Public bodies have a duty to facilitate healthy activities and the New Forest should deliver enhanced cycling opportunities.

New Forest cycle routes are not a network, often going nowhere, forcing riders onto roads, creating unnecessary risk – many will not put their children in danger and not cycle.

This forces visitors to use cars, increasing congestion, pollution and animal fatalities. The verderers should publish how many miles of new routes they have created since introducing restrictions 30 years ago and how many miles will be added each year in the future.

This is an opportunity to create safe and sustainable cycle routes between villages.

Since the verderers severely restrict cycling, yet allow horse riders total access, they should publish independent, scientific data proving 500kg, metal-shod horses and riders cause less damage than a 100kg bike and rider with soft tyres.

Everyone understands some areas need special protection, due to nesting birds or to prevent damage to the land. But restrictions should apply to all, not just cyclists.

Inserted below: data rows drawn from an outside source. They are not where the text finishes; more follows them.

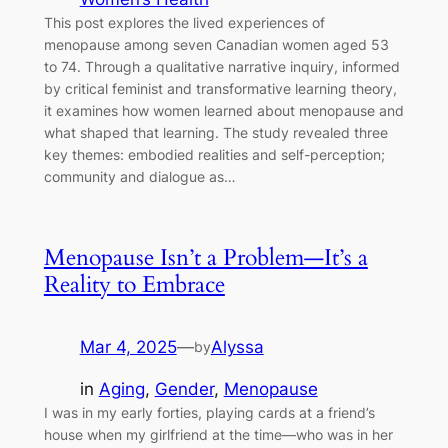
This post explores the lived experiences of
menopause among seven Canadian women aged 53
to 74. Through a qualitative narrative inquiry, informed
by critical feminist and transformative learning theory,
it examines how women learned about menopause and
what shaped that learning. The study revealed three
key themes: embodied realities and self-perception;
community and dialogue as…
Menopause Isn’t a Problem—It’s a
Reality to Embrace
Mar 4, 2025
—
Alyssa
by
in
Aging
, 
Gender
, 
Menopause
I was in my early forties, playing cards at a friend’s
house when my girlfriend at the time—who was in her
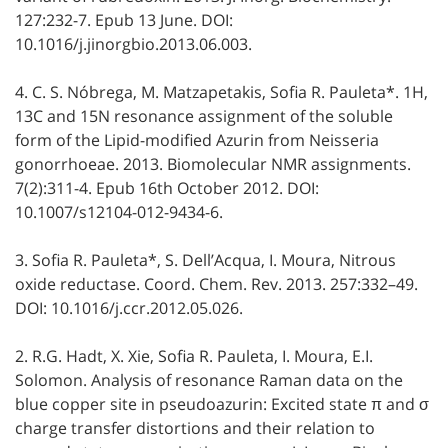
127:232-7. Epub 13 June. DOI:
10.1016/j.jinorgbio.2013.06.003.
4. C. S. Nóbrega, M. Matzapetakis, Sofia R. Pauleta*. 1H,
13C and 15N resonance assignment of the soluble
form of the Lipid-modified Azurin from Neisseria
gonorrhoeae. 2013. Biomolecular NMR assignments.
7(2):311-4. Epub 16th October 2012. DOI:
10.1007/s12104-012-9434-6.
3. Sofia R. Pauleta*, S. Dell’Acqua, I. Moura, Nitrous
oxide reductase. Coord. Chem. Rev. 2013. 257:332–49.
DOI: 10.1016/j.ccr.2012.05.026.
2. R.G. Hadt, X. Xie, Sofia R. Pauleta, I. Moura, E.I.
Solomon. Analysis of resonance Raman data on the
blue copper site in pseudoazurin: Excited state π and σ
charge transfer distortions and their relation to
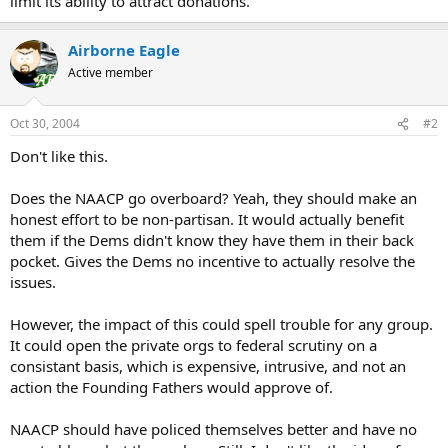
limit its ability to attract donations.
Airborne Eagle
Active member
Oct 30, 2004
#2
Don't like this.
Does the NAACP go overboard? Yeah, they should make an
honest effort to be non-partisan. It would actually benefit
them if the Dems didn't know they have them in their back
pocket. Gives the Dems no incentive to actually resolve the
issues.
However, the impact of this could spell trouble for any group.
It could open the private orgs to federal scrutiny on a
consistant basis, which is expensive, intrusive, and not an
action the Founding Fathers would approve of.
NAACP should have policed themselves better and have no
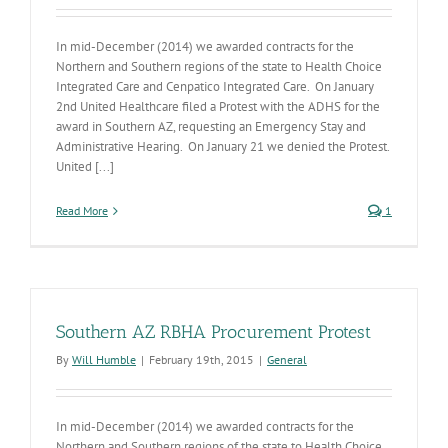
In mid-December (2014) we awarded contracts for the
Northern and Southern regions of the state to Health Choice
Integrated Care and Cenpatico Integrated Care. On January
2nd United Healthcare filed a Protest with the ADHS for the
award in Southern AZ, requesting an Emergency Stay and
Administrative Hearing. On January 21 we denied the Protest.
United [...]
Read More
1
Southern AZ RBHA Procurement Protest
By
Will Humble
|
February 19th, 2015
|
General
In mid-December (2014) we awarded contracts for the
Northern and Southern regions of the state to Health Choice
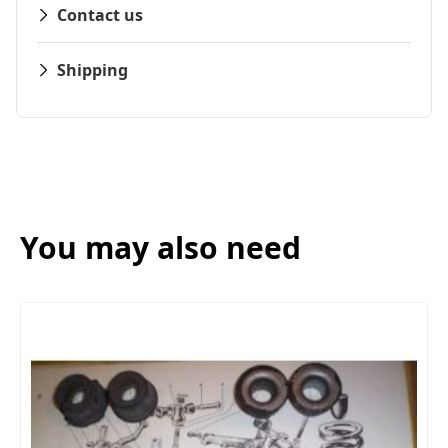
Contact us
Shipping
You may also need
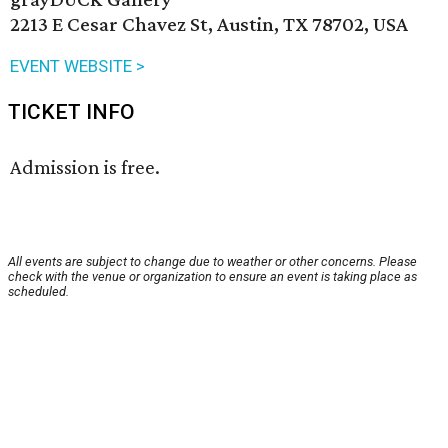
2213 E Cesar Chavez St, Austin, TX 78702, USA
EVENT WEBSITE >
TICKET INFO
Admission is free.
All events are subject to change due to weather or other concerns. Please
check with the venue or organization to ensure an event is taking place as
scheduled.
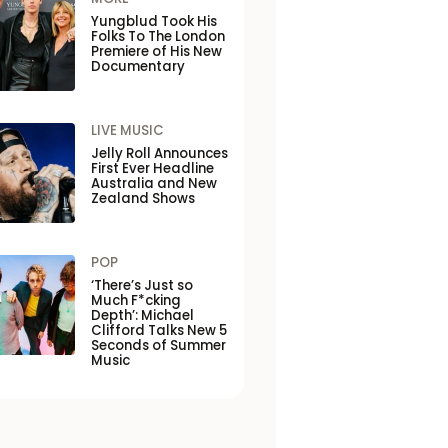
Yungblud Took His
Folks To The London
Premiere of His New
Documentary
LIVE MUSIC
Jelly Roll Announces
First Ever Headline
Australia and New
Zealand Shows
POP
‘There’s Just so
Much F*cking
Depth’: Michael
Clifford Talks New 5
Seconds of Summer
Music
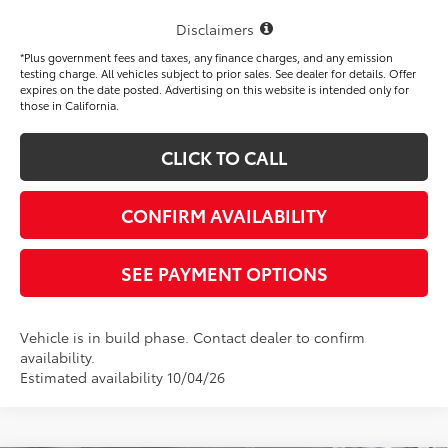
Disclaimers
*Plus government fees and taxes, any finance charges, and any emission
testing charge. All vehicles subject to prior sales. See dealer for details. Offer
expires on the date posted. Advertising on this website is intended only for
those in California.
CLICK TO CALL
CONFIRM AVAILABILITY
SEE PAYMENT OPTIONS
Vehicle is in build phase. Contact dealer to confirm
availability.
Estimated availability 10/04/26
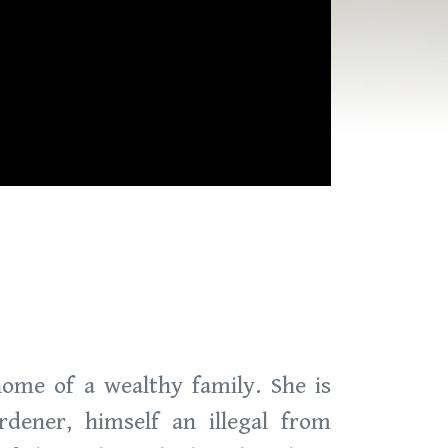
home of a wealthy family. She is
dener, himself an illegal from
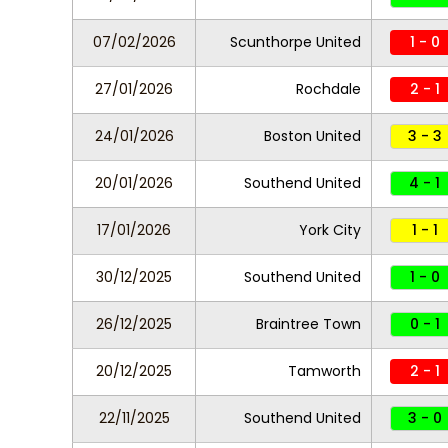
07/02/2026
Scunthorpe United
1 - 0
27/01/2026
Rochdale
2 - 1
24/01/2026
Boston United
3 - 3
20/01/2026
Southend United
4 - 1
17/01/2026
York City
1 - 1
30/12/2025
Southend United
1 - 0
26/12/2025
Braintree Town
0 - 1
20/12/2025
Tamworth
2 - 1
22/11/2025
Southend United
3 - 0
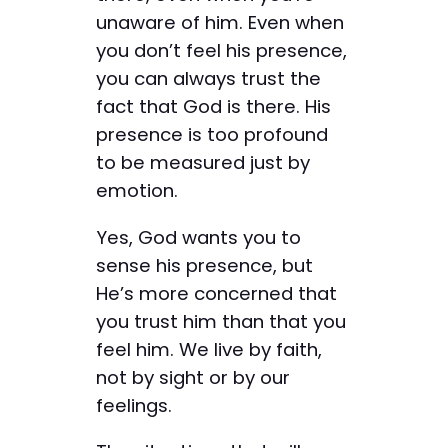
unaware of him. Even when
you don’t feel his presence,
you can always trust the
fact that God is there. His
presence is too profound
to be measured just by
emotion.
Yes, God wants you to
sense his presence, but
He’s more concerned that
you trust him than that you
feel him. We live by faith,
not by sight or by our
feelings.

National parks promote cycling and provide challenging trails that enable riders to see landscapes in a non-polluting way. The verderers force everyone down a small number of paths with extremely limited challenges, failing to meet the needs of many who wish to engage in this healthy, environmentally-friendly, low-cost pursuit.

Perhaps a lawyer could seek a judicial review on the basis that the laws are discriminatory, that the verderers have failed to prove that cycling causes more damage than horse riding, and that they are failing to facilitate healthy, non-polluting, safe activities for all.